The September 2005 meeting in Kinshasa had a double objective: to raise international awareness of the plight of the great apes and to strengthen the institutional arrangements for dealing with this issue. But what precisely does the Kinshasa agreement, as apostrophised by The Independent, say? Essentially it is a high-level political statement on the future of the great apes. The Kinshasa Declaration is not, of course, a legally-binding treaty, but given the framework within which it was negotiated and the status of the participants, many of whom were of ministerial level (including Jim Knight MP, the UK’s Minister for Biodiversity), it is certainly not devoid of moral authority.

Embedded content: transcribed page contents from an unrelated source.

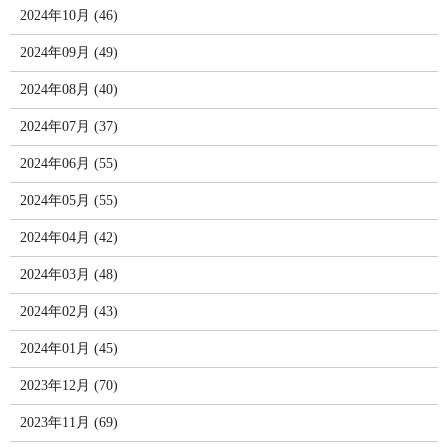
2024年10月 (46)
2024年09月 (49)
2024年08月 (40)
2024年07月 (37)
2024年06月 (55)
2024年05月 (55)
2024年04月 (42)
2024年03月 (48)
2024年02月 (43)
2024年01月 (45)
2023年12月 (70)
2023年11月 (69)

Some of the key paragraphs of the Declaration are worth noting here. The signatories:

  • pledge to do everything in their power to ensure the long-term future for all great ape species;

  • affirm their commitment to the Global Strategy and to support, and for the range states, implement, effective measures to counter the threats facing the great apes;

  • reaffirm their commitment to ensure GRASP has the capacity to realize its full potential;

  • resolve to set the target of securing a constant and significant reduction in the current loss of great ape populations by 2010 and to secure the future of all species and subspecies of great apes in the wild by 2015; and

  • invite the international community to provide effective and coherent support, including funding, to assist efforts made by the great ape range states.

As can be seen from the timeframe of the commitments above, GRASP, like MEAs such as CBD, CMS and Ramsar, is playing its part towards the attainment of the target of halting and reversing the loss of biodiversity by 2010 and the Millennium Development Goals. Efforts to save the great apes have to be seen within the context of other mechanisms and development priorities, including poverty reduction. And indeed, GRASP is working closely with these MEAs on joint programmes towards these goals, such as the CMS’ new gorilla agreement initiative.

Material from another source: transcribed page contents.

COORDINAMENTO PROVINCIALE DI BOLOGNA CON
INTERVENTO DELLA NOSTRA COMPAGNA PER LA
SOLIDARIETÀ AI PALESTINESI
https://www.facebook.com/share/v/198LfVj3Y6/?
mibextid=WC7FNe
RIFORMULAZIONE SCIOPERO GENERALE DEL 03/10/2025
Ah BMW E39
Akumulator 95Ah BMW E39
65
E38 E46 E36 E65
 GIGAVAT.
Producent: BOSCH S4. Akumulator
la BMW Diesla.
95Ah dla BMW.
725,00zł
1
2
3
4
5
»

Should the Kinshasa Declaration, along with the other documents approved in Kinshasa, be seen as a new multilateral environmental agreement? Though the Kinshasa texts are not legally binding in the way that the Kyoto Protocol on climate change or the International Whaling Convention are legally-binding, they share certain important features of those instruments in the sense that they provide a framework of strategic objectives and, more particularly, an institutional framework within which those objectives are to be pursued. GRASP has a governing Council, an Executive Committee, a Scientific Commission and a secretariat, jointly provided by UNEP and UNESCO. Since Kinshasa, a detailed work programme has been prepared and will be considered by the Executive Committee. As noted above, some funding has already been made available, on a voluntary basis, by several donor nations and the European Union. More is being sought.

In many ways, therefore, GRASP has the attributes of an MEA. It may not be legally binding, but provided results are obtained, that should not matter. If GRASP can play its part, as so many hope it will, in the battle to ensure the survival of the great apes, the precise legal status of the texts adopted in Kinshasa may come to seem of secondary importance.